Problem: All lines holding the word "mercado" are to be copied from the records beneath.

(Saved entries)
───
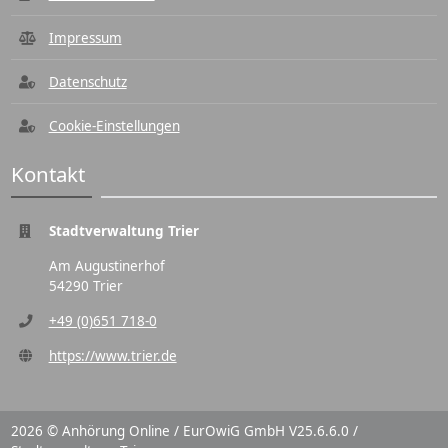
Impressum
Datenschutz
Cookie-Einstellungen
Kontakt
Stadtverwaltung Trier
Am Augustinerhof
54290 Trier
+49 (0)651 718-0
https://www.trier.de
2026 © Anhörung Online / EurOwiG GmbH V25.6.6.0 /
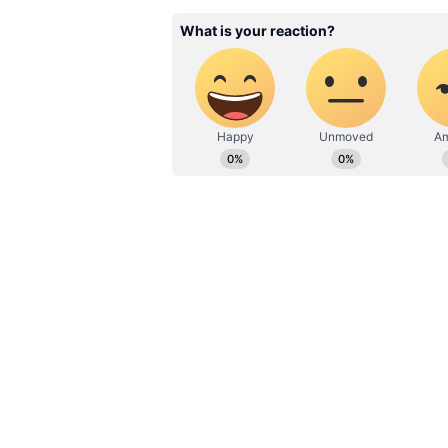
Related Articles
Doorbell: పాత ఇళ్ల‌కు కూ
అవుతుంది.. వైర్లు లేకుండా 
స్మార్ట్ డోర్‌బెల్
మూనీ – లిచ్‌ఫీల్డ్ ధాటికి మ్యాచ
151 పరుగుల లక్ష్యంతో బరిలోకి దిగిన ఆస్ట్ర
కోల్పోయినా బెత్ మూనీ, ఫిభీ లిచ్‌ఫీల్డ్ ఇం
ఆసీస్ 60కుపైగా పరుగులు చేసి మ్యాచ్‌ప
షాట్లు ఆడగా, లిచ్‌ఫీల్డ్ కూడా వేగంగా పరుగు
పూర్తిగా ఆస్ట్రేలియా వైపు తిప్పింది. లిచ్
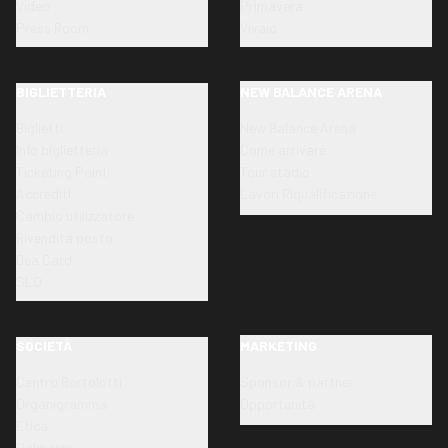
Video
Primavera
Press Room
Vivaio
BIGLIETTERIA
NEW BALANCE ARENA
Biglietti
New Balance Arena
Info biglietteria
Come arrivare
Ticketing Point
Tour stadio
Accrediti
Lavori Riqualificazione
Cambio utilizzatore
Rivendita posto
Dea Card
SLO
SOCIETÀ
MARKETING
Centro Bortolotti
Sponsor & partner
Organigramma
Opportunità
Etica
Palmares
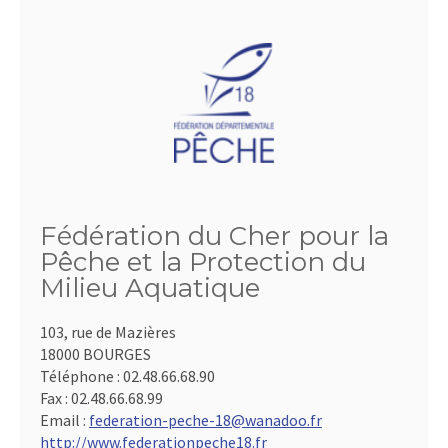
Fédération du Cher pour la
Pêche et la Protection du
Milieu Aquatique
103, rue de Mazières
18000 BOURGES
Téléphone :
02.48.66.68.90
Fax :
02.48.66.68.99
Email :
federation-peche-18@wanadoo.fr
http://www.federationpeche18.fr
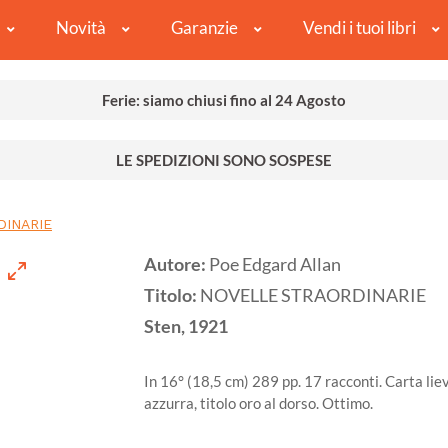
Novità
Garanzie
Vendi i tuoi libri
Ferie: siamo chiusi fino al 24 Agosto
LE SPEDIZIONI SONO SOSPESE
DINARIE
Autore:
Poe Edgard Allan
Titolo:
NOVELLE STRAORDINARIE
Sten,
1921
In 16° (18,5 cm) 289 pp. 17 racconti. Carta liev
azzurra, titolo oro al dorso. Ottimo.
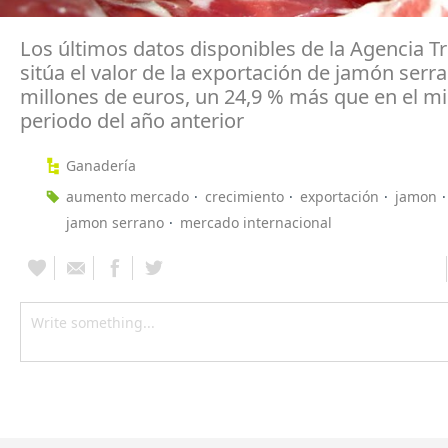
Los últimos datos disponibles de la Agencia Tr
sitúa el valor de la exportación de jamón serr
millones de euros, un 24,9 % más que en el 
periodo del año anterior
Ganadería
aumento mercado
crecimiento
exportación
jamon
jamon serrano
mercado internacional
───
Task result:
aumento mercado
mercado internacional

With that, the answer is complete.